Hay quienes se han retirado en cuevas, apartándose de sus familias y riquezas,
dejando atrás el mundo. Al hombre siempre lo acompaña la imaginación (jayâl),
capaz de poner en su presencia todo lo que abandone. La imaginación es una
puerta interior por la que Shaytân llega hasta el mayor de los
ascetas. Por ello se insiste en la práctica del Recuerdo de Allah, de modo que
la imaginación sólo se represente al bien. Junto a ello, un constante esfuerzo
(muŷâhada) que consiste en una auténtica declaración de guerra a Shaytân
y a sus recursos. Esto es lo que va limpiando al hombre por dentro y purifica su
Corazón.
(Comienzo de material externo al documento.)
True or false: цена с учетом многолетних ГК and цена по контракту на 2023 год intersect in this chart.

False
Quien olvide que mientras esté vivo está expuesto a su Enemigo es el
que cae en la soberbia (gurûr) que anula todos sus afanes
anteriores y lo hace caer en las trampas sutiles, muy difíciles de sortear por
el que no está extremadamente atento.
Allah dice en el Corán: “Este es Mi Camino, un Camino Recto.
Seguidlo y no sigáis los caminos”, y el Profeta (s.a.s.) lo aclaró en
cierta ocasión dibujando en la arena una línea recta y dijo: “Este es el
Camino de Allah”, y luego trazó rayas a la izquierda y a la derecha de
esa línea principal, y dijo: “Estos son los caminos de Shaytân”.
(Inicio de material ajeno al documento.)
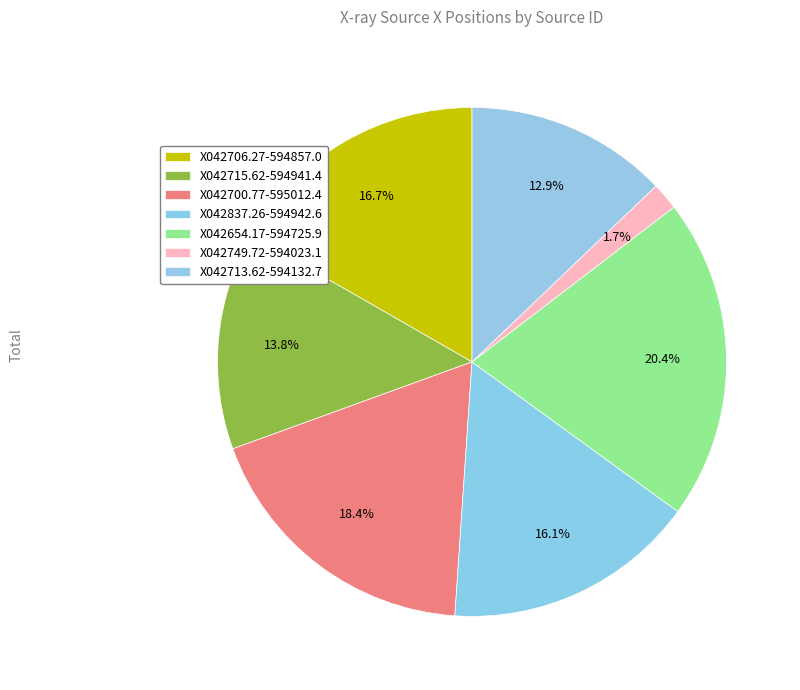

Which category has the biggest portion of the pie?

X042654.17-594725.9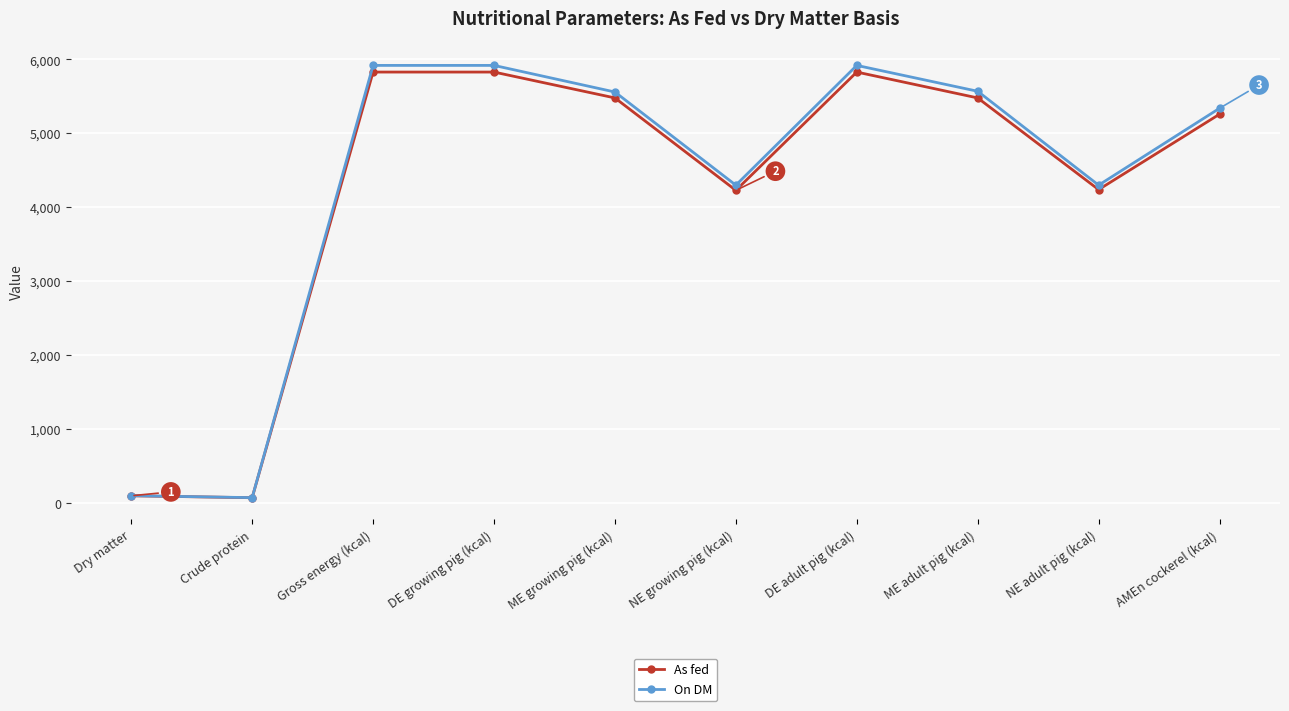

At ME adult pig (kcal), list the series in order from smallest to largest.

As fed, On DM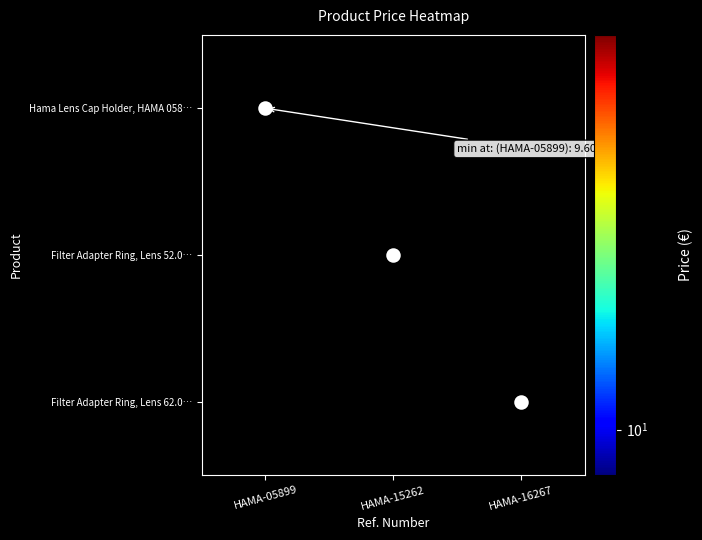

Rank the series by their maximum value, from lowest to highest.

Hama Lens Cap Holder, HAMA 058…, Filter Adapter Ring, Lens 52.0…, Filter Adapter Ring, Lens 62.0…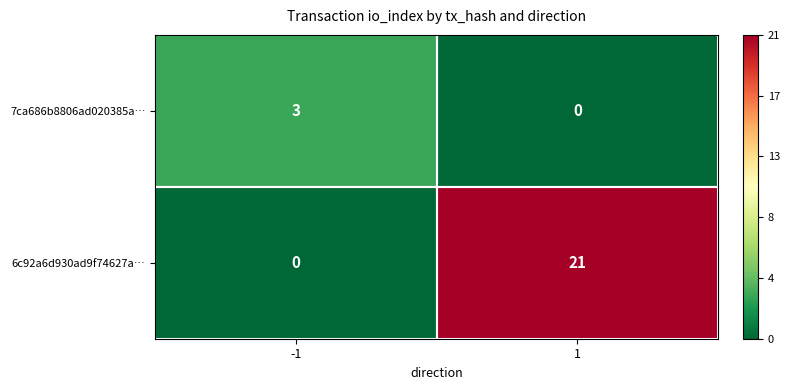

What is the sum of the 7ca686b8806ad020385a… values at 1 and -1?

3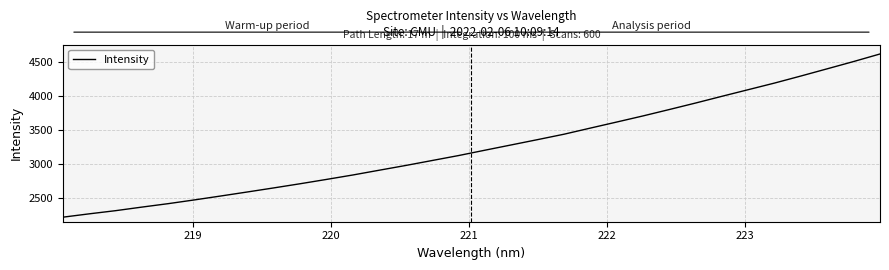

What is the smallest value displayed?

2222.2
El Camino de Allah es el Islam, es decir, la absoluta e incondicionada rendición
a la Verdad Creadora, sin dejar espacio ni a Shaytân, ni al ego ni al
mundo. Es el Camino Recto que empieza en la Verdad, sigue a la Verdad y culmina
en la Verdad. Allah es su soporte.
Los caminos de Shaytân son todos los que apartan de esa claridad. Para evitar esas desviaciones se hace precisos la Taqwà, el Dzikrullâh y el ‘Ilm, la ciencia. La conjunción de todo ello da forma a la basîra, la visión interior gracias a la cual la sensatez más absoluta se apodera del ser humana y se convierte en su guía.